REQUIRED ACTION:
Please output the records below in full, exactly as given, but without the images.

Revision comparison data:
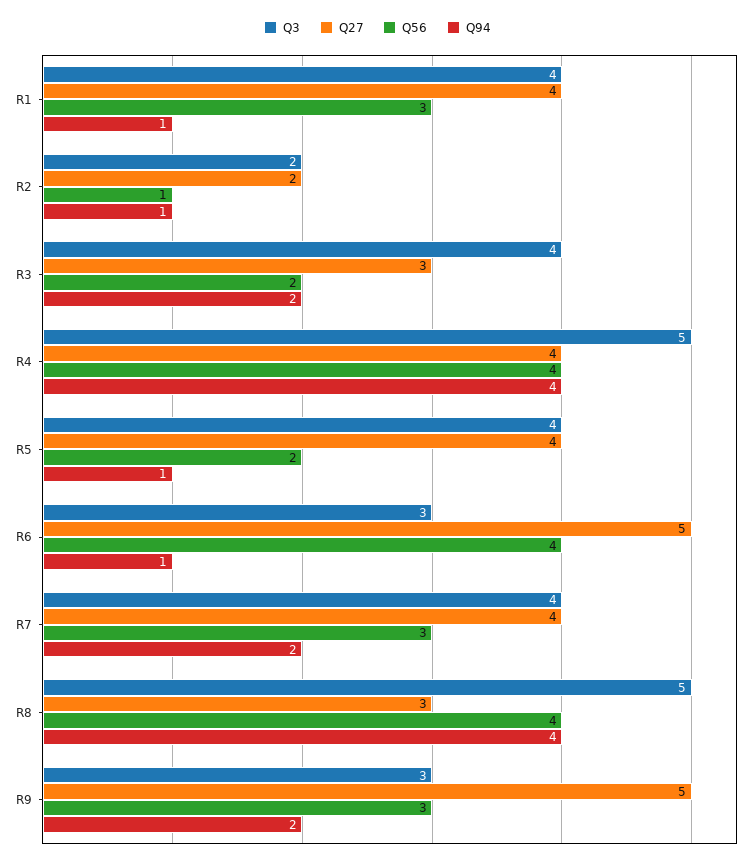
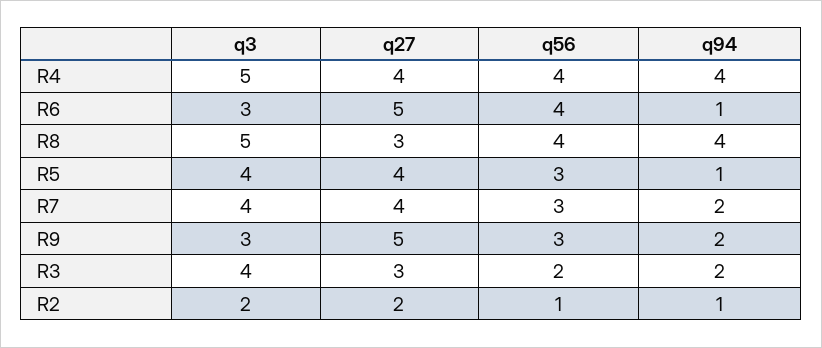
Q3, R1: 4 -> none
Q27, R1: 4 -> none
Q56, R1: 3 -> none
Q94, R1: 1 -> none
Q56, R5: 2 -> 3

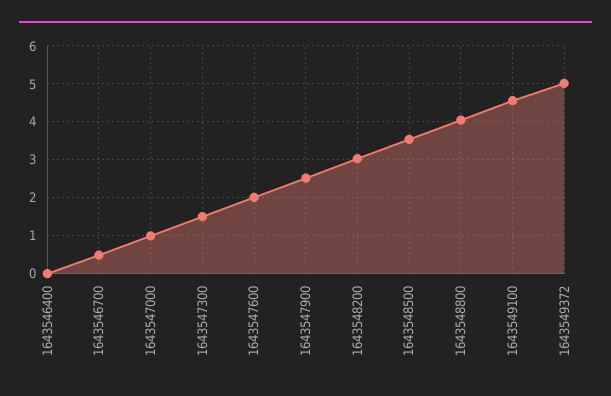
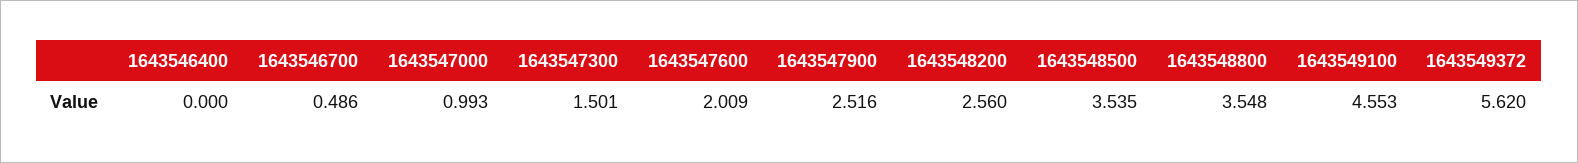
1643548200: 3 -> 2.56
1643548800: 4 -> 3.548
1643549372: 5 -> 5.62

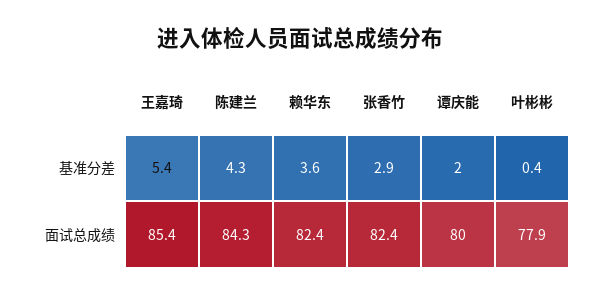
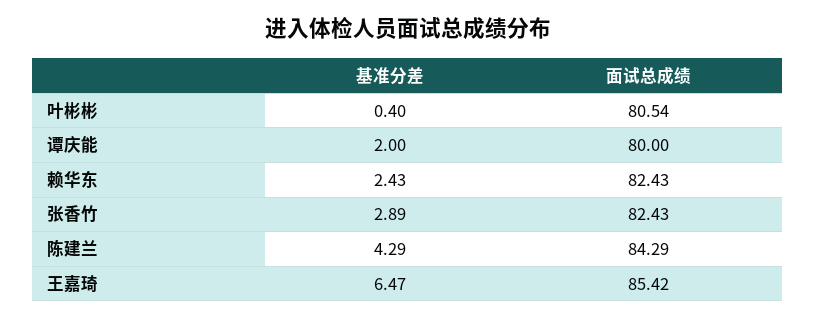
王嘉琦, 基准分差: 5.4 -> 6.47
赖华东, 基准分差: 3.6 -> 2.43
叶彬彬, 面试总成绩: 77.9 -> 80.54

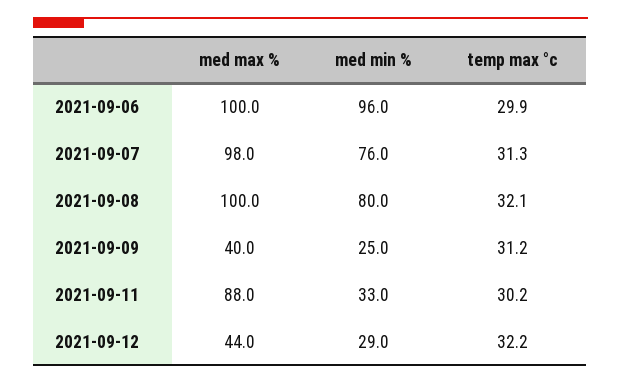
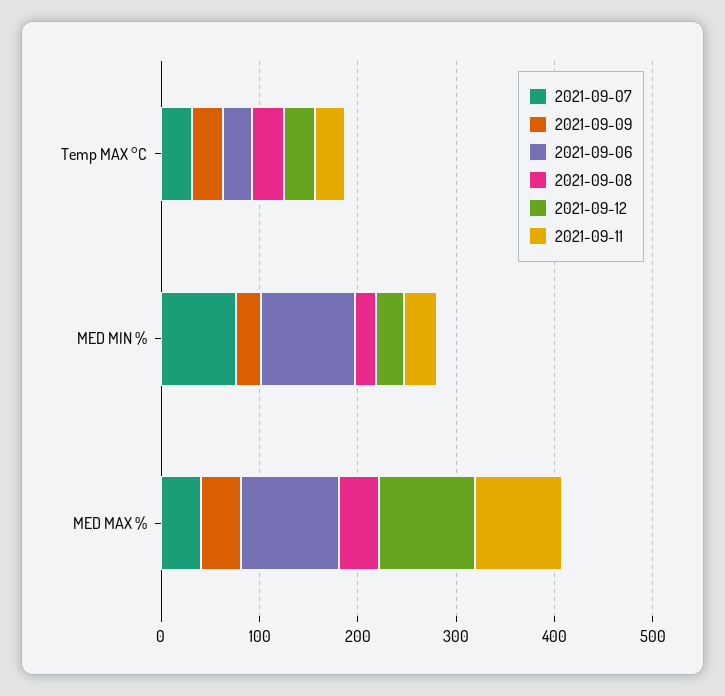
2021-09-07, med max %: 98 -> 40
2021-09-08, med max %: 100 -> 40
2021-09-08, med min %: 80 -> 20
2021-09-12, med max %: 44 -> 100

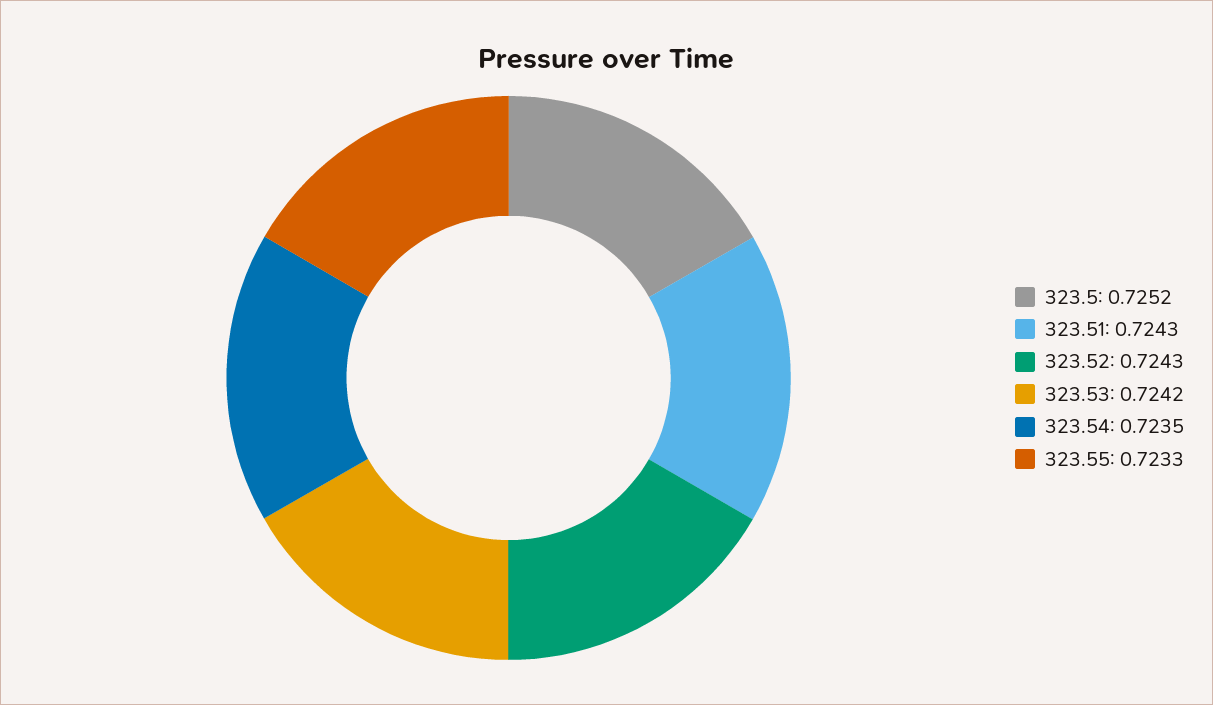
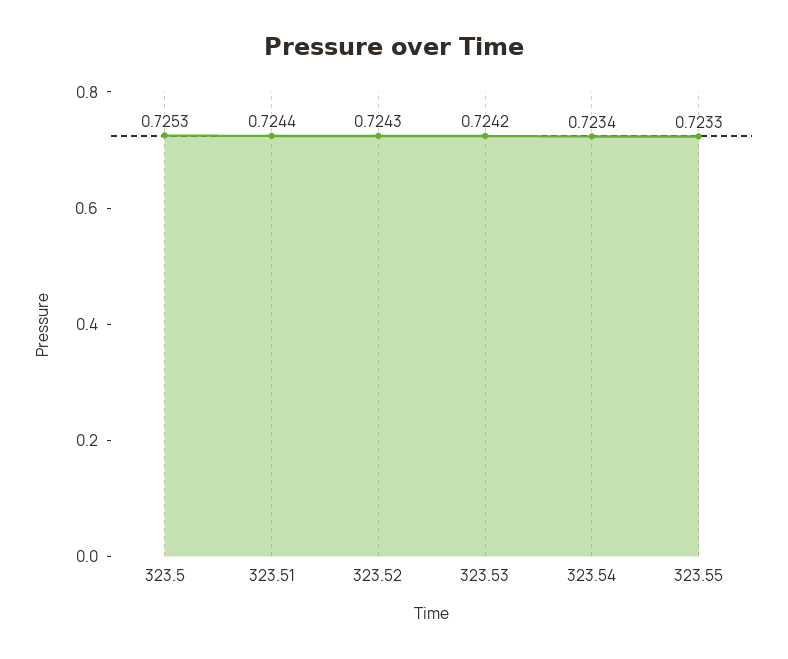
323.5: 0.7252 -> 0.7253
323.51: 0.7243 -> 0.7244
323.54: 0.7235 -> 0.7234

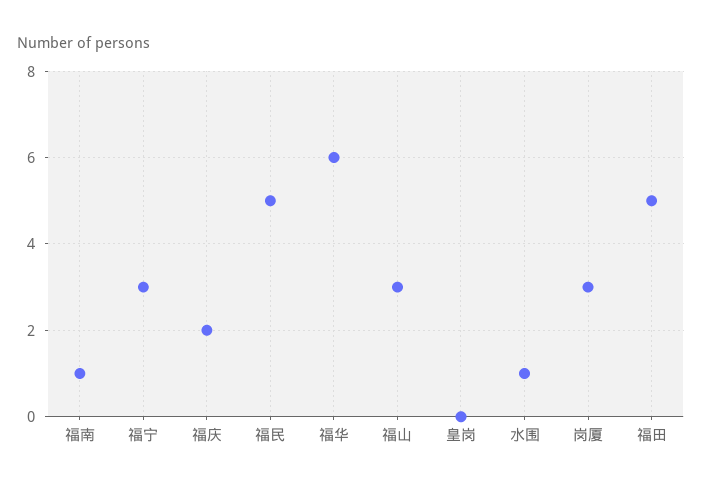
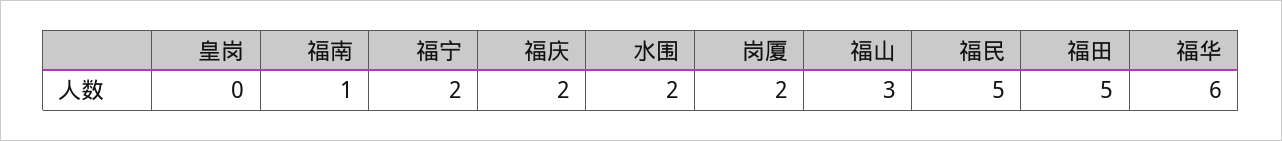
福宁: 3 -> 2
水围: 1 -> 2
岗厦: 3 -> 2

EXERCISE SOLUTION:
Q3, R1: 4 -> none
Q27, R1: 4 -> none
Q56, R1: 3 -> none
Q94, R1: 1 -> none
Q56, R5: 2 -> 3

1643548200: 3 -> 2.56
1643548800: 4 -> 3.548
1643549372: 5 -> 5.62

王嘉琦, 基准分差: 5.4 -> 6.47
赖华东, 基准分差: 3.6 -> 2.43
叶彬彬, 面试总成绩: 77.9 -> 80.54

2021-09-07, med max %: 98 -> 40
2021-09-08, med max %: 100 -> 40
2021-09-08, med min %: 80 -> 20
2021-09-12, med max %: 44 -> 100

323.5: 0.7252 -> 0.7253
323.51: 0.7243 -> 0.7244
323.54: 0.7235 -> 0.7234

福宁: 3 -> 2
水围: 1 -> 2
岗厦: 3 -> 2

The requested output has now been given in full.